INTRO: Homeland Security Secretary Tom Ridge was in Las Vegas yesterday to announce multiple efforts to increase coordination among agencies regarding terrorism. One component is expanding a computer-based counter terrorism communications network to all 50 states. KNPR's Ky Plaskon reports.

PLASKON: The Joint Regional Information Exchange System already acts as a clearing house for law enforcement records in Washington, New York, California and here in Las Vegas. Yesterday, homeland security secretary Tom Ridge announced that the abilities of the system will be expanded to include other criminal databases, creating a new Homeland Security Information Network.

RIDGE: Now if you could please throw the switch . . . there you go . . . looks good . . . give a computer to the governor . . .

PLASKON: He handed Governor Kenny Guinn a symbolic laptop computer.
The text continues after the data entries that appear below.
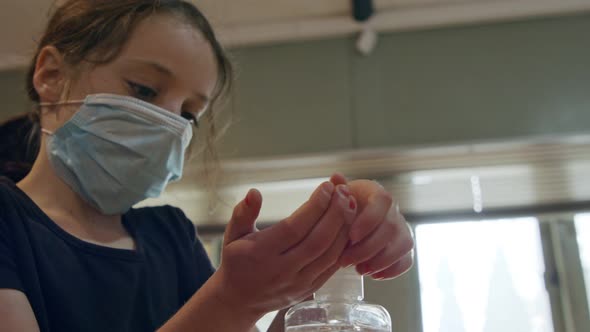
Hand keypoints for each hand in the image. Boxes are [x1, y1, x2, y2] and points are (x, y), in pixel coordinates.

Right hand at [208, 179, 357, 319]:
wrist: (239, 300)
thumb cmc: (237, 260)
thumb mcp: (232, 235)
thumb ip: (243, 213)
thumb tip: (254, 192)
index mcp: (261, 253)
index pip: (294, 228)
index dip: (314, 206)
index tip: (327, 186)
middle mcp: (281, 270)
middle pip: (317, 240)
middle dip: (335, 213)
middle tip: (344, 190)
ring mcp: (298, 282)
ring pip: (329, 254)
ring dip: (344, 227)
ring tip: (350, 203)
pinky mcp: (310, 289)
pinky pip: (332, 267)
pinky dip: (344, 245)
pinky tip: (350, 225)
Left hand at [331, 174, 414, 279]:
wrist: (348, 223)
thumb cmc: (341, 209)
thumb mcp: (336, 198)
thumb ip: (336, 191)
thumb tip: (336, 178)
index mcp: (377, 193)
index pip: (383, 201)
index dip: (369, 220)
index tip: (351, 236)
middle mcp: (394, 210)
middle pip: (392, 227)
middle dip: (369, 247)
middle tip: (346, 260)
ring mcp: (402, 230)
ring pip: (403, 244)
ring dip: (381, 260)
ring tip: (359, 270)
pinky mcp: (403, 249)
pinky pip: (407, 260)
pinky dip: (392, 270)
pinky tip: (373, 275)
RIDGE: Governor this is for you . . .

GUINN: Thank you . . . it's special.

PLASKON: He said Clark County and Carson city will be added to have access to the system along with another 50 major urban areas around the US by fall. With it, local law enforcement will input data and officials at a national 24-hour operations center can search it, build timelines, review media analysis, maps and eventually secret information all in the name of counter terrorism. They'll be looking for patterns in local communities Ridge says.

RIDGE: There is a certain rhythm, the policemen on the beat the firemen on the ground making their rounds, the emergency services, they notice when things are a little different. Now we will have a national information picture that will be painted for us on a day-to-day basis."

PLASKON: He called the expansion of this system to all 50 states an unprecedented and robust intelligence gathering and information-sharing network that will foster cooperation across all levels of government and the private sector.

RIDGE: By years end it is our goal to be able to provide classified information up to the secret level and provide training for sensitive information training and analysis."

PLASKON: Sheriff Bill Young explains what it was like before Southern Nevada had access to it.

YOUNG: And that is where it is confusing to local law enforcement is that we get lots of information from the FBI and the more we collate, the more we are better off"

PLASKON: While officials expect counter terrorism efforts will be enhanced by the system, there are also some risks. Gary Peck of the American Civil Liberties Union didn't know what the government would be putting in the system.

PECK: Whenever the government is creating and maintaining large databanks filled with a lot of information about people and their activities there is potential for abuse so it is important that the public be vigalent about what the public is doing in these regards.

PLASKON: A brief look of a screen provided to reporters showed dozens of officer requests for more information on suspicious persons at McCarren International Airport for instance. Ridge said that the information will have multiple uses, such as quickly determining when an event is not terror related. Whatever secret and non-secret information ends up in the system about people, Ridge says the department will try to restrict who uses it, for instance with different levels of access.

RIDGE: It will take us a little longer to put up the firewalls to make sure that secret information is only available and even within that network it won't necessarily be available to everybody."

PLASKON: John Harrison Assistant Professor of Computer Science at UNLV says it's hard to totally protect systems like these.

HARRISON: you can certainly block out the majority, but it is not that easy to block out the more sophisticated or an attacker with the financial wherewithal."

PLASKON: The Captain of Las Vegas Metropolitan Police Homeland Security Department who's been using the system admits people will get in who aren't supposed to, but the department can also see who's logged on. The department of homeland security says only counter-terrorism certified agencies will have access. That means 1-thousand people around the nation have access to the records of Southern Nevada - by the end of the year it'll be 5-thousand people.